- Born: Lucie Poujoulat 1839 Saint-Étienne, France
- Died: 31 December 1908 (aged 69) Paris, France
- Occupations: medium; feminist prophet; magazine founder; writer;
- Spouse: Adolphe Grange (d. 1886)
- Writing career
- Pen name: Habimélah
- Language: French
- Notable work: La Lumière

= Lucie Grange =

Lucie Anne Grange ( Poujoulat; 1839 - 31 December 1908) was a French medium and feminist prophet, her mystic name being Habimélah. She was the founder and editor of a monthly spiritualist journal, La Lumière.

==Biography==
Lucie Poujoulat was born in 1839, in Saint-Étienne. During the Second French Empire, she was a Republican and her husband, Adolphe Grange, was a freemason. Both joined the spiritist movement in 1876, and in 1882, founded the monthly paper, La Lumière, a type of Republican spiritist publication. Advertised as a journal set on covering spiritualism in all its aspects, it boasted that highly competent writers contributed to its pages. Readers could not become subscribers but could join a "knighthood" offering free subscriptions to the publication for those who were not able to pay. She was part of the governing body of the "Societe de Librairie Spirte". Grange also wrote articles for La Lumière, such as "Dathan de Saint-Cyr, Publiciste, Poète, Explorateur." (February, 1904).

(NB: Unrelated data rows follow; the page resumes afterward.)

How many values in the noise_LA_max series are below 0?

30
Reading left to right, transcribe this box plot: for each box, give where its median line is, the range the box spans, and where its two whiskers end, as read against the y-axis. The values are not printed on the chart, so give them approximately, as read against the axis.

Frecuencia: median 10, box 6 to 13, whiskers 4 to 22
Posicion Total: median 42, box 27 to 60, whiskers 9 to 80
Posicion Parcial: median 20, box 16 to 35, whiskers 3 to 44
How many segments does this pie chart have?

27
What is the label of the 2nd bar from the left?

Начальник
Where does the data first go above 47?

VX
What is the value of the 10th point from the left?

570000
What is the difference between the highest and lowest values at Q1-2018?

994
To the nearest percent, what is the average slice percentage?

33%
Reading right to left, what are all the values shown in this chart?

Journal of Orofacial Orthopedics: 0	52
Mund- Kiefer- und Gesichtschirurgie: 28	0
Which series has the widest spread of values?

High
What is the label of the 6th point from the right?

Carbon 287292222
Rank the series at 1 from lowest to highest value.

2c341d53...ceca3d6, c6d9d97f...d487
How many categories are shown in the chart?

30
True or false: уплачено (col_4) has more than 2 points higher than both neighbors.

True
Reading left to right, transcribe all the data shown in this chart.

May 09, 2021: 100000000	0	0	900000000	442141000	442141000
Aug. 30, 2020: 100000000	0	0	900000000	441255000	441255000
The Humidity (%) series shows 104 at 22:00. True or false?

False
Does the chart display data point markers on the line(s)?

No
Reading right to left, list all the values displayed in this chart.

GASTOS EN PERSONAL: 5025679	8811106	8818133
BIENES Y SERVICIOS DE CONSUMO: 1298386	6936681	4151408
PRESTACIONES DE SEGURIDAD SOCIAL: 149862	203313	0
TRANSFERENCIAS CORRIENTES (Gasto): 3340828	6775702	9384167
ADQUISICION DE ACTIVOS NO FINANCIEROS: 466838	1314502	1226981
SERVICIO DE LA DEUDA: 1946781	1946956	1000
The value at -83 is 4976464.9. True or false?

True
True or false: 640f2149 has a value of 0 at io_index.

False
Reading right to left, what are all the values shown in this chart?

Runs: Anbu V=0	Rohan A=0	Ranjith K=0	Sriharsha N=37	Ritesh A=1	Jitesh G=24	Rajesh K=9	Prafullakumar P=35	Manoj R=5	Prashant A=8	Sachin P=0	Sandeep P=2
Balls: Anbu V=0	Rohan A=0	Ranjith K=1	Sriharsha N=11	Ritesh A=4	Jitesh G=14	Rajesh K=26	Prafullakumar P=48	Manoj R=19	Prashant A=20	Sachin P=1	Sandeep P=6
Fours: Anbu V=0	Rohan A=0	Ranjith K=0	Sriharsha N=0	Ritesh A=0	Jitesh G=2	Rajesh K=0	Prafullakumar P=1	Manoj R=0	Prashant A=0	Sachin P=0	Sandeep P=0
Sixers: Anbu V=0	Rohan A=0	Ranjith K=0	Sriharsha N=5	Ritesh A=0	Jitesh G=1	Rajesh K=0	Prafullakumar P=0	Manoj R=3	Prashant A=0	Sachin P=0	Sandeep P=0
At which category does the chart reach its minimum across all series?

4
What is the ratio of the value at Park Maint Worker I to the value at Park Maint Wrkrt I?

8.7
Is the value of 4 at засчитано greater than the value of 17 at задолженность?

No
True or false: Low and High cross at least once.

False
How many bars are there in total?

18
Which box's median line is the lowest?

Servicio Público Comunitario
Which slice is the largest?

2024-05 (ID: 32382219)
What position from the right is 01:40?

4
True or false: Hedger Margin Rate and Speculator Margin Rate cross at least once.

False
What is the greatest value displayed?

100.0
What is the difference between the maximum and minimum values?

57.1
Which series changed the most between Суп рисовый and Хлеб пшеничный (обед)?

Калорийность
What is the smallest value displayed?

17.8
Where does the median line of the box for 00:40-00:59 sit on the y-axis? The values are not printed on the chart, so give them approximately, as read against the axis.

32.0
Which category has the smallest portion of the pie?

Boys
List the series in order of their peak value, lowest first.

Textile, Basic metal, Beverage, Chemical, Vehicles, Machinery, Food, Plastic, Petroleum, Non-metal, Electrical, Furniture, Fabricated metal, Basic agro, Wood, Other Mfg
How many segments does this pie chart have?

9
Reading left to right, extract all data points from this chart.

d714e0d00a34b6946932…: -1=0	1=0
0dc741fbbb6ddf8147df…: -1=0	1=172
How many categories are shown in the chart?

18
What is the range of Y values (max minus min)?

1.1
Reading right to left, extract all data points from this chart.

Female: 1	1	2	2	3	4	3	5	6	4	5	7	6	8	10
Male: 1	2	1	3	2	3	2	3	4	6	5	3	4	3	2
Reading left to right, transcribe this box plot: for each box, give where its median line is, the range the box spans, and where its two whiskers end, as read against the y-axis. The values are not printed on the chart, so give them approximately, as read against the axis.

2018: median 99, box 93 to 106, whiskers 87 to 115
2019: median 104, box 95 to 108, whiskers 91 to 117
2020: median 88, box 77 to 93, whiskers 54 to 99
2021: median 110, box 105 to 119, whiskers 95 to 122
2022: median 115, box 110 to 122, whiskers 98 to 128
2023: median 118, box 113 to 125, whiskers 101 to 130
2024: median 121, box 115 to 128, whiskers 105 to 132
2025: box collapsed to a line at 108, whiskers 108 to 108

After she was widowed in April 1886, Grange became a medium and created her own movement, a kind of religion for the communion of love based on fluidic energy. She then declared herself a prophet and affirmed that Mary, Moses, and Saint John had called her "Lumière" (Light) and charged her with guiding men using the mystic name, "Habimelah", or shortened to "Hab".

Grange saw the poet Virgil very distinctly, and published this account in the 25 September 1884 issue of her magazine:—"Virgil, crowned with laurels. A strong face, rather long, prominent nose with a lump on one side, dark grey eyes, dark brown hair. He is clothed in a long robe. Virgil has the appearance of a strong healthy man. As he appeared to me he repeated the Latin line: 'Tu Marcellus eris'." She believed in the coming of a "new Eve" responsible for restoring her primitive androgenism to God, and she campaigned for women's rights. She died 31 December 1908, in Paris.